**** DATA

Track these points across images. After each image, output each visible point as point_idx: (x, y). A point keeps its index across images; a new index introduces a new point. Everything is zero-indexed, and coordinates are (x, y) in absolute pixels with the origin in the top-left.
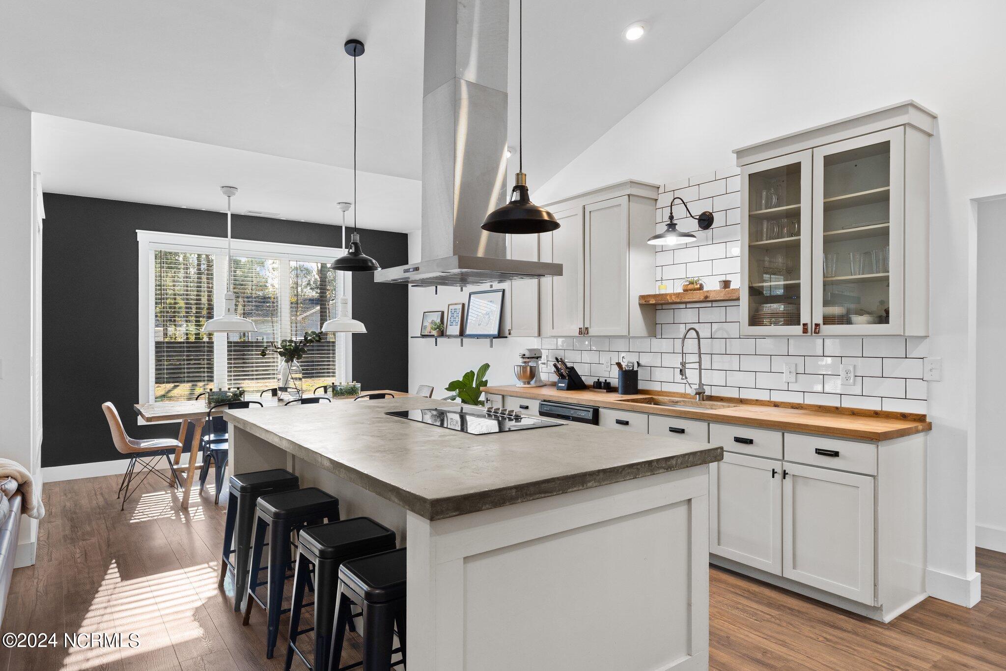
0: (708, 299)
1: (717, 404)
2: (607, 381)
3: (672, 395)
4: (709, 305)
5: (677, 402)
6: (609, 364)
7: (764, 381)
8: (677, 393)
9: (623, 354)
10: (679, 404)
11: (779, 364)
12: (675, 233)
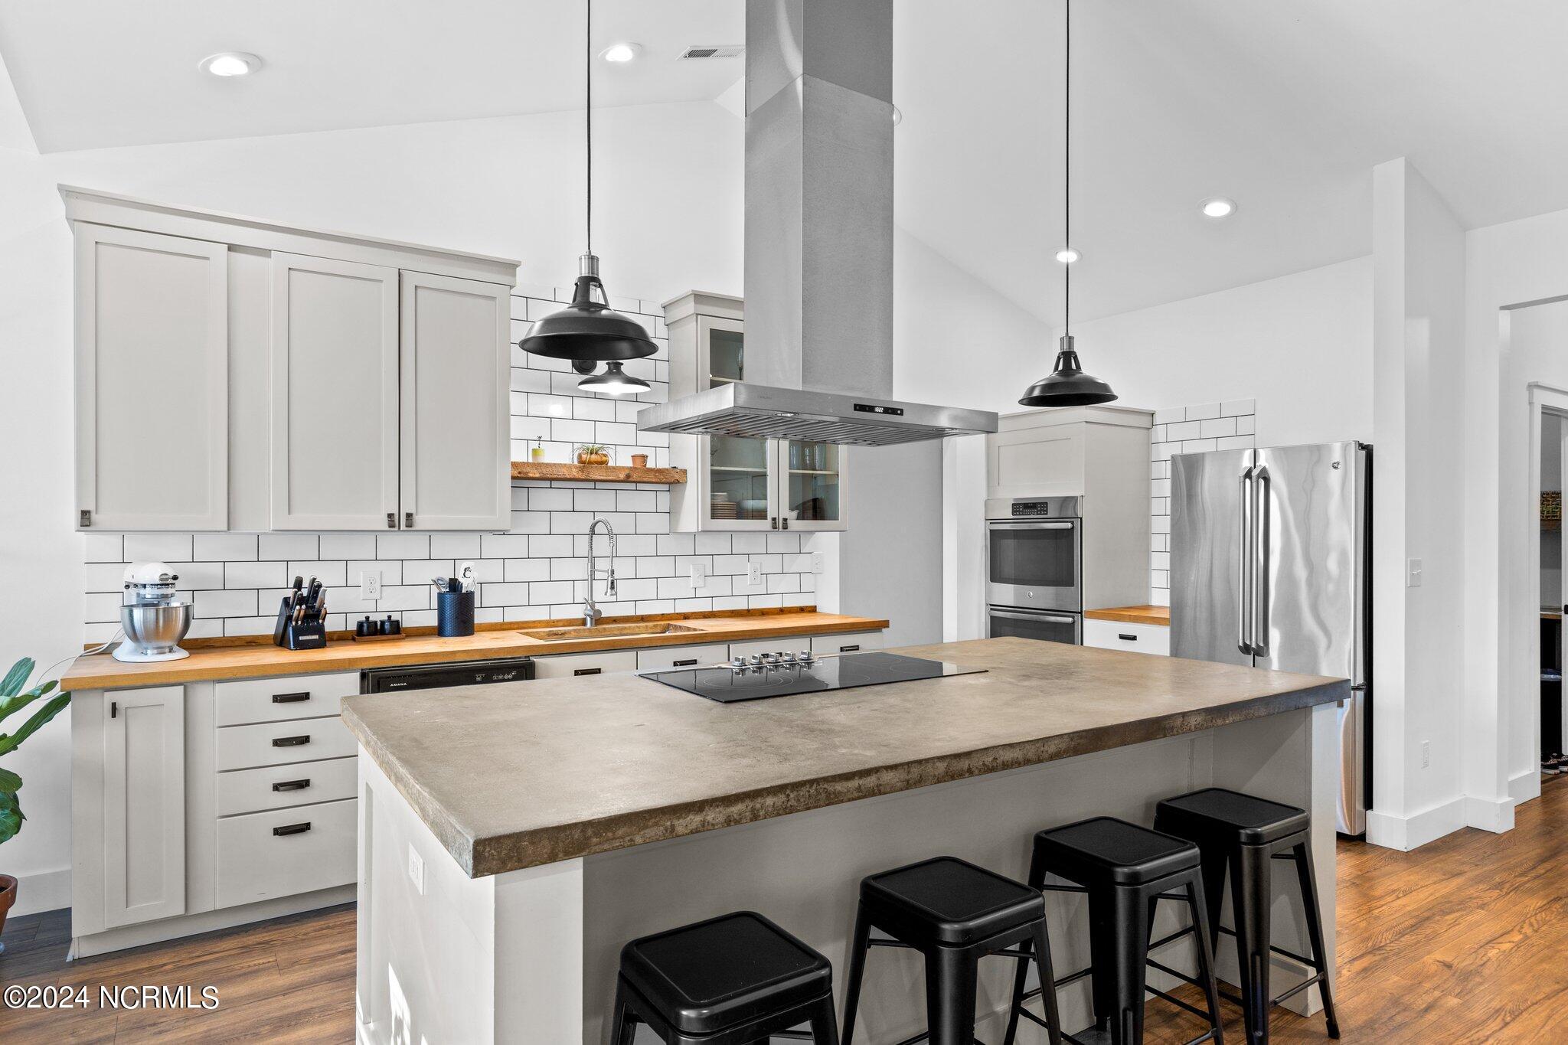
0: (631, 479)
1: (605, 629)
2: (370, 619)
3: (524, 625)
4: (633, 486)
5: (563, 634)
6: (378, 586)
7: (668, 589)
8: (540, 622)
9: (465, 564)
10: (567, 636)
11: (686, 566)
12: (618, 377)
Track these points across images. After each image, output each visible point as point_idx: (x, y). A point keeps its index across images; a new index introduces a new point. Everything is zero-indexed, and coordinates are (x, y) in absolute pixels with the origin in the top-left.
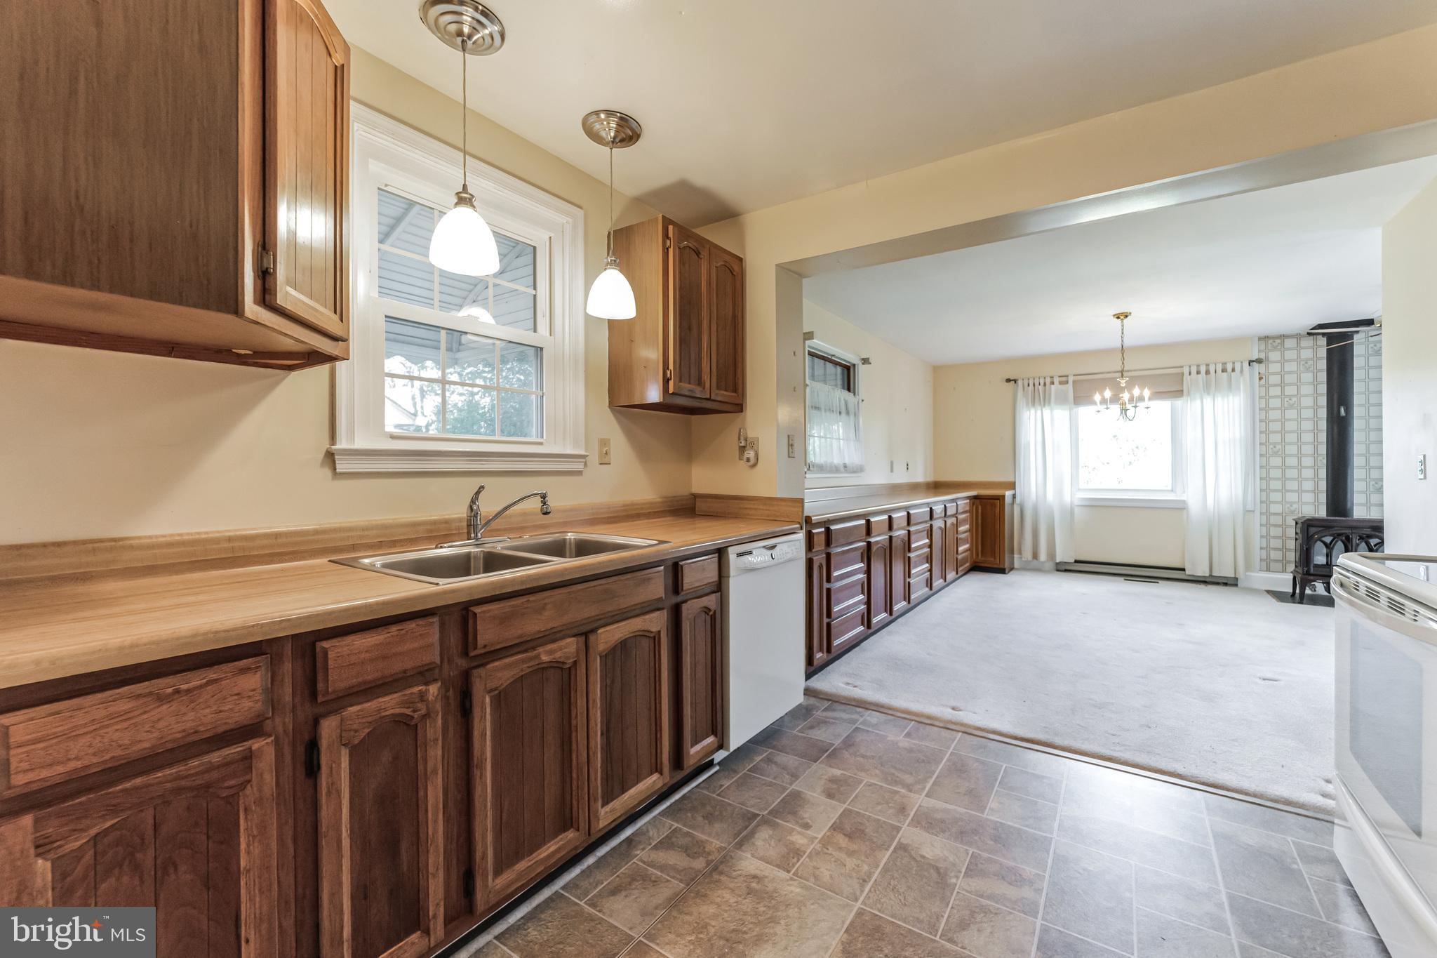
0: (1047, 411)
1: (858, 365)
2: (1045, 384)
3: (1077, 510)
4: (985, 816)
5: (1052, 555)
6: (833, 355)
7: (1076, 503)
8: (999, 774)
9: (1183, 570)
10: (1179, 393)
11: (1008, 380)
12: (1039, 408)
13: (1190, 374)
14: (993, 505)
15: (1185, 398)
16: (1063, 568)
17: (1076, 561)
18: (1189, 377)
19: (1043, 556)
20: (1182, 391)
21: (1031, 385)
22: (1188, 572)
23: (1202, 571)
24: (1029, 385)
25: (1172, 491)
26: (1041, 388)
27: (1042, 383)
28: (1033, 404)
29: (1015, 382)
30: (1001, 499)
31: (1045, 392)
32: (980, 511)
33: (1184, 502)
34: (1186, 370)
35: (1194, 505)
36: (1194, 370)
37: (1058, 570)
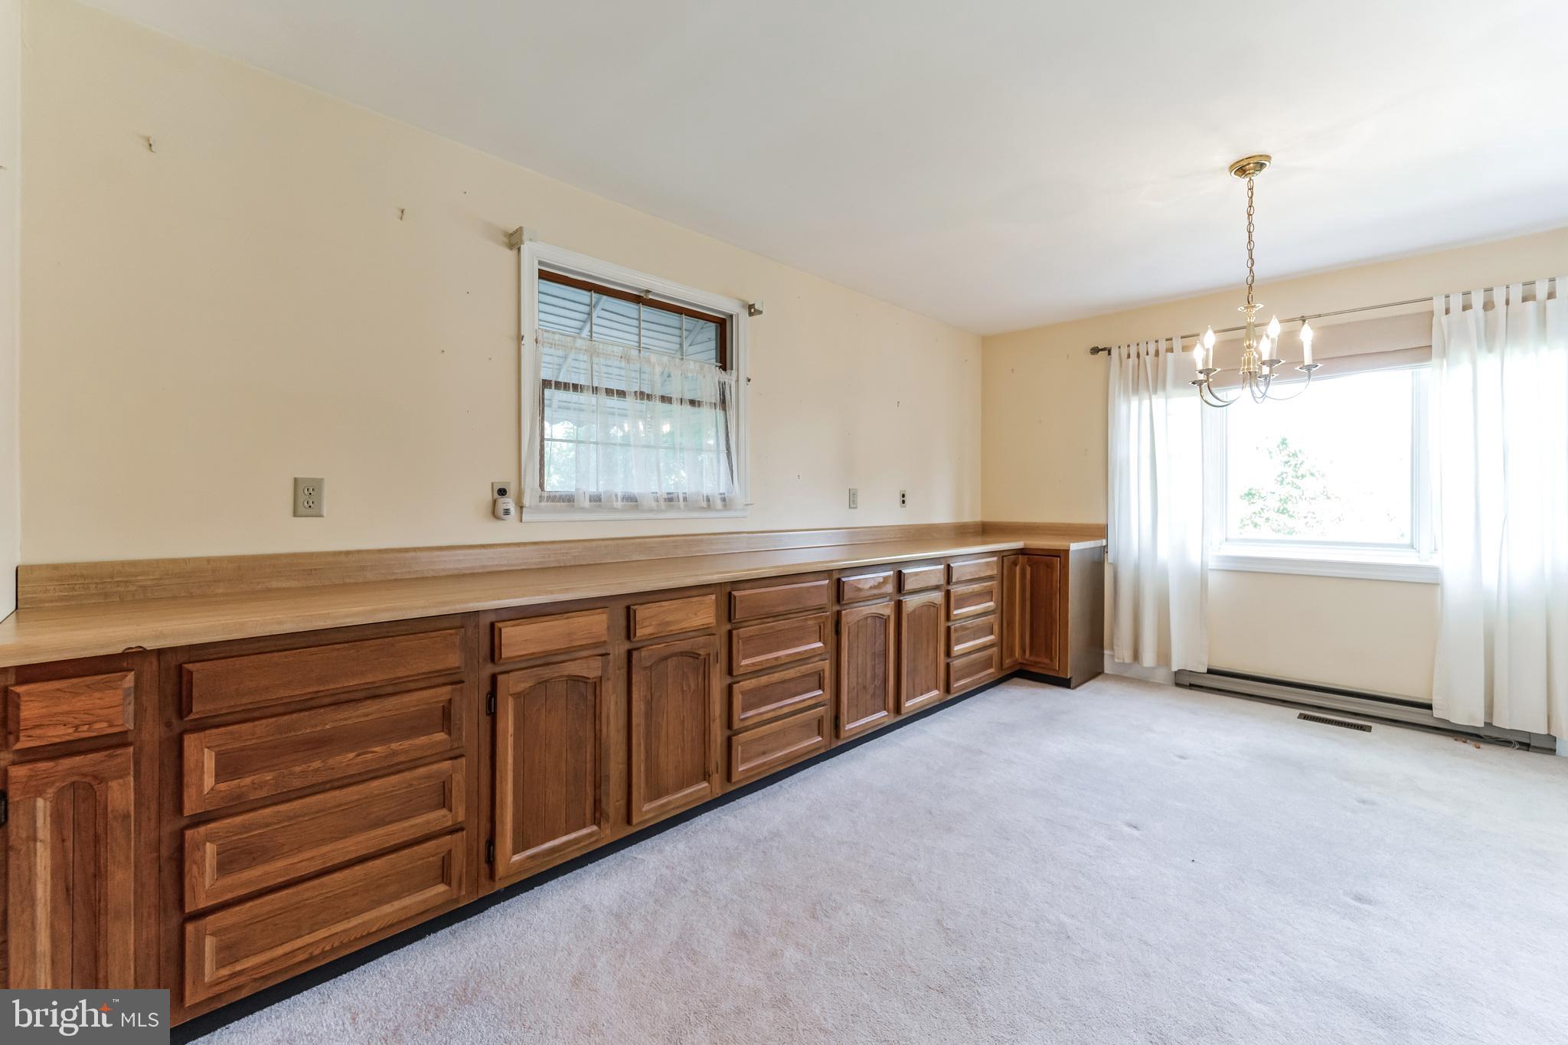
0: (1158, 401)
1: (738, 315)
2: (1157, 353)
3: (1213, 580)
5: (1164, 657)
6: (648, 292)
7: (1212, 564)
9: (1429, 707)
10: (1422, 352)
11: (1095, 351)
12: (1146, 395)
13: (1447, 312)
14: (1050, 566)
15: (1435, 361)
16: (1187, 680)
17: (1210, 671)
18: (1444, 318)
19: (1148, 658)
20: (1431, 346)
21: (1133, 354)
22: (1437, 713)
23: (1470, 715)
24: (1129, 357)
25: (1412, 546)
26: (1149, 360)
27: (1152, 351)
28: (1136, 390)
29: (1109, 354)
30: (1062, 555)
31: (1156, 366)
32: (1028, 576)
33: (1435, 570)
34: (1438, 305)
35: (1456, 579)
36: (1456, 302)
37: (1178, 685)
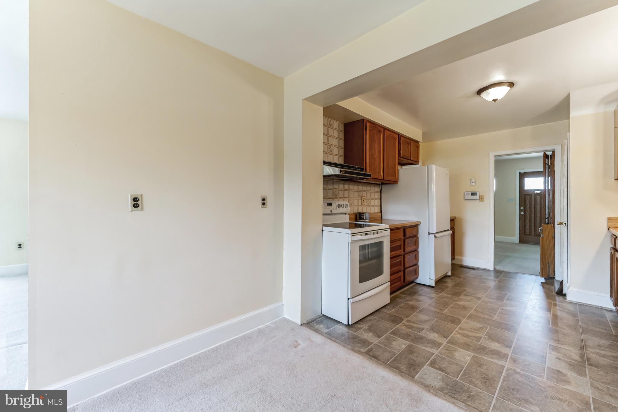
4: (473, 354)
8: (462, 374)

********

> **TO DO**:
The records above are to be transcribed exactly, with every picture left out.

> **WRITTEN ANSWER**:
Track these points across images. After each image, output each visible point as point_idx: (x, y). A point keeps its index across images; a new index introduces a new point. Everything is zero-indexed, and coordinates are (x, y) in absolute pixels with the origin in the top-left.
0: (708, 299)
1: (717, 404)
2: (607, 381)
3: (672, 395)
4: (709, 305)
5: (677, 402)
6: (609, 364)
7: (764, 381)
8: (677, 393)
9: (623, 354)
10: (679, 404)
11: (779, 364)
12: (675, 233)
0: (631, 479)
1: (605, 629)
2: (370, 619)
3: (524, 625)
4: (633, 486)
5: (563, 634)
6: (378, 586)
7: (668, 589)
8: (540, 622)
9: (465, 564)
10: (567, 636)
11: (686, 566)
12: (618, 377)
Track these points across images. After each image, output each visible point as point_idx: (x, y). A point keeps its index across images; a new index introduces a new point. Everything is zero-indexed, and coordinates are (x, y) in absolute pixels with the origin in the top-left.
0: (1047, 411)
1: (858, 365)
2: (1045, 384)
3: (1077, 510)
4: (985, 816)
5: (1052, 555)
6: (833, 355)
7: (1076, 503)
8: (999, 774)
9: (1183, 570)
10: (1179, 393)
11: (1008, 380)
12: (1039, 408)
13: (1190, 374)
14: (993, 505)
15: (1185, 398)
16: (1063, 568)
17: (1076, 561)
18: (1189, 377)
19: (1043, 556)
20: (1182, 391)
21: (1031, 385)
22: (1188, 572)
23: (1202, 571)
24: (1029, 385)
25: (1172, 491)
26: (1041, 388)
27: (1042, 383)
28: (1033, 404)
29: (1015, 382)
30: (1001, 499)
31: (1045, 392)
32: (980, 511)
33: (1184, 502)
34: (1186, 370)
35: (1194, 505)
36: (1194, 370)
37: (1058, 570)
0: (1158, 401)
1: (738, 315)
2: (1157, 353)
3: (1213, 580)
5: (1164, 657)
6: (648, 292)
7: (1212, 564)
9: (1429, 707)
10: (1422, 352)
11: (1095, 351)
12: (1146, 395)
13: (1447, 312)
14: (1050, 566)
15: (1435, 361)
16: (1187, 680)
17: (1210, 671)
18: (1444, 318)
19: (1148, 658)
20: (1431, 346)
21: (1133, 354)
22: (1437, 713)
23: (1470, 715)
24: (1129, 357)
25: (1412, 546)
26: (1149, 360)
27: (1152, 351)
28: (1136, 390)
29: (1109, 354)
30: (1062, 555)
31: (1156, 366)
32: (1028, 576)
33: (1435, 570)
34: (1438, 305)
35: (1456, 579)
36: (1456, 302)
37: (1178, 685)
4: (473, 354)
8: (462, 374)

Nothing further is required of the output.